Aramızda yarın tatsızlık geçse, “bir de bunun yükünü taşımıştım, yazık oldu kendimi yorduğuma” demeyecek. Vefasızlık, nankörlük, ihanet bile görse “halbuki ben şunu şunu yapmıştım” diyerek kurban psikolojisine girmeyecek. Hüznünü daha makul sınırlarda yaşayacak.
Ömrü boyunca yaptığı fedakarlıkları başa kakmayacak. “Ben seni okutmak için...” diye başlayan cümleler kurmayacak.
“Aldım almadın, verdim vermedin” diye sürtüşmeyecek.

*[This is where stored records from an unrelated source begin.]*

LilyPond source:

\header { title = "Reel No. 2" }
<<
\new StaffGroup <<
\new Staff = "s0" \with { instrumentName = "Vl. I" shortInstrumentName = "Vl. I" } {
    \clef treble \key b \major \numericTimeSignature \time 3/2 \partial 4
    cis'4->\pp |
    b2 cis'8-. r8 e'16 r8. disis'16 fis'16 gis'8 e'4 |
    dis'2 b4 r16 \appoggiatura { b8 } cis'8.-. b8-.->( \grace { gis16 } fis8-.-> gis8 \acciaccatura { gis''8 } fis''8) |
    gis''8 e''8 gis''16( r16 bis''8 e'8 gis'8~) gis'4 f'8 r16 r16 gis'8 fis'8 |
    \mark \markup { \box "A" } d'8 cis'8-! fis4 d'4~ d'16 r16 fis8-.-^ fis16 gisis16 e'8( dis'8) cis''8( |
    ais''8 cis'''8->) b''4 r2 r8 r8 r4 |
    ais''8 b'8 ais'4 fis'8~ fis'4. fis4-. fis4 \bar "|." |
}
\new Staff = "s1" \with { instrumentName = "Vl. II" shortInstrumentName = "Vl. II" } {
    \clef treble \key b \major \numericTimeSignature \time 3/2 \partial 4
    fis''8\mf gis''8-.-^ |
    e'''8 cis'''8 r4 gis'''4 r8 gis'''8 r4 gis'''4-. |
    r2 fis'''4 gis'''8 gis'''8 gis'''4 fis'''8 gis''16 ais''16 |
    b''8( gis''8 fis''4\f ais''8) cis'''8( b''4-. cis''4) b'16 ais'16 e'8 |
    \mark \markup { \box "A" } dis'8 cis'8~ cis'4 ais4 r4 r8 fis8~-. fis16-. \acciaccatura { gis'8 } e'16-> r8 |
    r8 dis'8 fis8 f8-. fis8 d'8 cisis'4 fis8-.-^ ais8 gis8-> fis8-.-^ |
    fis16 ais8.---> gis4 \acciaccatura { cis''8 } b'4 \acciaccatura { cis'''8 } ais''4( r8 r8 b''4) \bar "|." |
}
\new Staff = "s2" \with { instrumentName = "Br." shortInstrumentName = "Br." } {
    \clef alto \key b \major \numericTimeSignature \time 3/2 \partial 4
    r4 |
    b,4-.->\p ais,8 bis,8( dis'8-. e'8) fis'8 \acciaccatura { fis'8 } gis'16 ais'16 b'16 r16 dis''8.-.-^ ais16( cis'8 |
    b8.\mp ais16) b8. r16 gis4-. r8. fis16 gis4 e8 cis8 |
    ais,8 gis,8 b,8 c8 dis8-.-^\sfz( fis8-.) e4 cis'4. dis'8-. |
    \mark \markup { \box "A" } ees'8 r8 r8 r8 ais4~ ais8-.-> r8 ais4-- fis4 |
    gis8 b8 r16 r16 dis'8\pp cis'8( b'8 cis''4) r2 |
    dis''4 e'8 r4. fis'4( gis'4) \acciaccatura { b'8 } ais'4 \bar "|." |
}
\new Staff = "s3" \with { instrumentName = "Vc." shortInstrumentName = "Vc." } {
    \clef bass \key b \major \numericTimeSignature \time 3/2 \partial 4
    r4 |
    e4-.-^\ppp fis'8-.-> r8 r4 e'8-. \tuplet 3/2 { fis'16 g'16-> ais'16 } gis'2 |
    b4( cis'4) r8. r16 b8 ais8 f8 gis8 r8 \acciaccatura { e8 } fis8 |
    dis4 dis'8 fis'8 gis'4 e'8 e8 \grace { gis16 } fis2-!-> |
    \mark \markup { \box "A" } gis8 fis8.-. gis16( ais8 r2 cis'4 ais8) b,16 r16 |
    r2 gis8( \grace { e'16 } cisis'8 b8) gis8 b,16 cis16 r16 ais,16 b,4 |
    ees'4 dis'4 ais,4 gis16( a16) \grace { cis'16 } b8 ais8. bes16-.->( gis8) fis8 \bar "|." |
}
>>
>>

Yaptığı işten gocunmayacak.
“Önce o arasın” demeyecek, çünkü insanları ararken onların hatrına değil “Allah” hatrına arıyordu.
“Allah beğensin beni” dediği için beğenilme putuyla yolu hiç kesişmeyecek. Ama “beni beğenmeyen az öteye gitsin” diye kendi beğenisini de putlaştırmayacak.
Sağlık putu, spor putu, güzellik putu, para putu, beşeri putlar ki bu bir sevgili görüntüsünde de olabilir, hepsi ona ırak. Gerçek özgürlük. Allah daim etsin.
Bire kul olmayan bine kul olur dedikleri bu.
(Bu yazının herhangi bir yerine bir ilave yapsanız ne ilave ederdiniz? O cümle ve akabinde kendi cümlenizi paylaşır mısınız?)